I knew that this move was going to cause me to have to make some changes and adjust to a new reality and it's already happening. I'm going to have to re-evaluate my relationship to the amount of work that I make. I can't help myself most of the time, because, well, this is what I do. However, seeing how much work I've made over the past thirteen years that I'll be moving puts things into perspective a bit. It seems like I need to slow down with the quantity of work that I make and find a way to sell more.
The time has come. After 13 good years here in Old City, I will be relocating my studio during the first week of August. Another entity in the building is expanding and I can't compete on price in that area, so I'm going. My landlord was nice enough to give me 8 months notice back in March (my lease officially ends at the end of December). I started looking around almost as soon as I found out. I just found a new work space yesterday. It's smaller than my present space and will require some very creative storage solutions because of the amount of work that I have with me. One upside is that my new studio will be only 2 blocks from my apartment, so that's a good thing. I've wanted to have a space really close to where I live for a while now, and thankfully my timing was really good.
So, of course there are the expected mix of emotions: some sadness for having to leave such a good space that has been instrumental in helping me make some of my best work, so far. On the other hand, this move is a chance to shake things up a bit and make room for new things to happen. I feel like I was more ready for this to happen than I previously thought. I mean, the writing was on the wall, with all of the new construction of high-end condos going on at 3rd & Market, not even a half block away, I was going to have to move sooner or later. Thankfully, several things fell into place, including my landlord's generous notice and some funds becoming available to make relocating easier than it could have been.

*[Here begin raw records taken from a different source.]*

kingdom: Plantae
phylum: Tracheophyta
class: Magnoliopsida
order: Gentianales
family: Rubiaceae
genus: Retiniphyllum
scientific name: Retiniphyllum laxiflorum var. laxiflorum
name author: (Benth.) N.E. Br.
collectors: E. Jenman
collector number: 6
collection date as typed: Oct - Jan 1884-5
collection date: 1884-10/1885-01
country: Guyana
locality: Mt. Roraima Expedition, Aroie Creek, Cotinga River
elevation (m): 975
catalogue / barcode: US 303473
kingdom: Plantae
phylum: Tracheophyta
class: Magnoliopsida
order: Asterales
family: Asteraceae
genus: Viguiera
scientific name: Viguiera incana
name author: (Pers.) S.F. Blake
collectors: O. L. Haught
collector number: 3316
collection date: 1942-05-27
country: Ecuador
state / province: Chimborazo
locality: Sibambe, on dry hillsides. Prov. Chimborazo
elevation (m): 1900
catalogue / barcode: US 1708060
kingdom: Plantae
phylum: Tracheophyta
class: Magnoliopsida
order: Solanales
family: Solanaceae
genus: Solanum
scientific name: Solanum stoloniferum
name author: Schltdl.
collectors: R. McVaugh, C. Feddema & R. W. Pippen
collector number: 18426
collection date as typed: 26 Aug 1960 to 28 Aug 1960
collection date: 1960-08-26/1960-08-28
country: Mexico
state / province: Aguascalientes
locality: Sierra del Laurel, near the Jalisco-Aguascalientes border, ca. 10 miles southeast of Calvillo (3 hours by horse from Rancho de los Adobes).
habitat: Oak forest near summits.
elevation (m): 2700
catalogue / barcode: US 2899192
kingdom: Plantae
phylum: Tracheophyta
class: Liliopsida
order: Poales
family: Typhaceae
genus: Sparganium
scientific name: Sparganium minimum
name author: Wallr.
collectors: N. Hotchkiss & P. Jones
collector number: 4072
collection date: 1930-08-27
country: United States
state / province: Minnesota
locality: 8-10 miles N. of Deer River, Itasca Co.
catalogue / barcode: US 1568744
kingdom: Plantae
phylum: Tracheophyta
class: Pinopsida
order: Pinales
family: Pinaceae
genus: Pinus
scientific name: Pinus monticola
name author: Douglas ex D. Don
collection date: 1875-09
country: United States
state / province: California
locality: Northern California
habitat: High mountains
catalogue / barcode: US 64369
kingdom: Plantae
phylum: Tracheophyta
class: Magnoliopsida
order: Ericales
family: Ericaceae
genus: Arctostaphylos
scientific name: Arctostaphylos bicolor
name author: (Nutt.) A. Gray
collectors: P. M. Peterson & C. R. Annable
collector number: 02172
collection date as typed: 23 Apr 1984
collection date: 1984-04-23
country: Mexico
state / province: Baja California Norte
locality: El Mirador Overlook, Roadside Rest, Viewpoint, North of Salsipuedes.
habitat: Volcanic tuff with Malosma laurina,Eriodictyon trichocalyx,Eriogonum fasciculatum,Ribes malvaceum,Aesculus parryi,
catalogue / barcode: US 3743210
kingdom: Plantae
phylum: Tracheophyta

I'm still unsure about how I'm going to deal with the size of the space that I'm moving into, but I'm going to have to make it work. I've looked around a bit at a variety of potential studio spaces and having to re-enter the studio rental market after 13 years was a little tough in terms of how far my present budget will go. However, the convenience of being this close to home is a huge plus for me. The storage issue, however, is going to present some challenges. I'm working out something with my new landlord which is going to ease the problem, but I know that I'm gong to have to cull some much older work in order to make this new situation work without having to look at another monthly bill for storage on top of rent. I'm working on that issue and already have some potential solutions. Tomorrow, I'm going to begin the process of looking at everything that I have in the studio and determining what I want and what I should keep of the pre-2000 paintings. Then, I have to determine exactly what to do with works that are the weak links. I'm sure that I'll be destroying some things that I know I don't need to have around any more, as I have in the past. Culling artwork every so often is a good practice and it has helped me a lot in years gone by. It's time to get moving on to the next phase of my art life.